Por Redação
15 de setembro de 2025 às 14:32 ▪ Atualizado há 2 meses
Em meio às polêmicas envolvendo a aplicação de multas nas faixas exclusivas de ônibus em Teresina, o vereador Leondidas Júnior (PSB) apresentou um Projeto de lei que propõe a flexibilização do uso dessas vias, permitindo que outros modais possam utilizá-las enquanto o sistema de transporte coletivo da capital não for reestruturado.
“Espero que o prefeito [Silvio Mendes] se sensibilize. Haja visto que a cidade está passando por um processo de instalação de diversas câmeras. Esse processo foi muito rápido”, afirmou o parlamentar, referindo-se à implantação de equipamentos de fiscalização eletrônica que vêm gerando um alto número de autuações.
Segundo Leondidas, embora reconheça que as faixas exclusivas são uma tendência moderna e positiva para o trânsito urbano, sua aplicação em Teresina foi feita de forma apressada e sem levar em consideração a precariedade do sistema atual de transporte público. “Não é que eu defenda que não deve existir faixa exclusiva.
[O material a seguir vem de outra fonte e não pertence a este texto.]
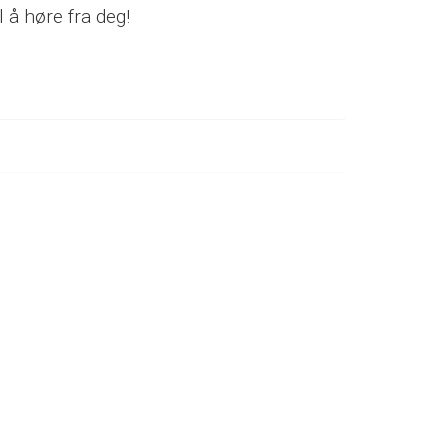
il å høre fra deg!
Acho que isso é moderno. Entretanto, foi colocado de uma forma que hoje até motoristas de aplicativo e taxistas, que receberam identificação, adesivo, estão sendo multados”, criticou o vereador.
Leondidas Junior (PSB) - Foto: Divulgação
Crise no transporte público
O vereador também foi enfático ao destacar o colapso no transporte coletivo de Teresina. Segundo ele, a capital não dispõe de uma quantidade de ônibus suficiente para justificar a manutenção das faixas exclusivas apenas para o transporte coletivo.
“Não existe ônibus em Teresina. Não existe uma demanda significativa que justifique que a gente continue reservando essa faixa somente para ônibus”, argumentou Leondidas.
Ele lembrou ainda que a própria Prefeitura já flexibilizou o uso das faixas para motos e veículos por aplicativo. Como alternativa, o parlamentar apresentou um indicativo de lei para que o Executivo decrete estado de calamidade pública no transporte coletivo, à semelhança do que já foi feito na gestão de resíduos sólidos da cidade. A medida permitiria a contratação emergencial de empresas e a abertura para parcerias com empreendedores locais que possam oferecer alternativas de transporte.
“Foram contratadas seis empresas para cuidar do lixo. Por que não podemos fazer o mesmo com a mobilidade urbana?”, questionou.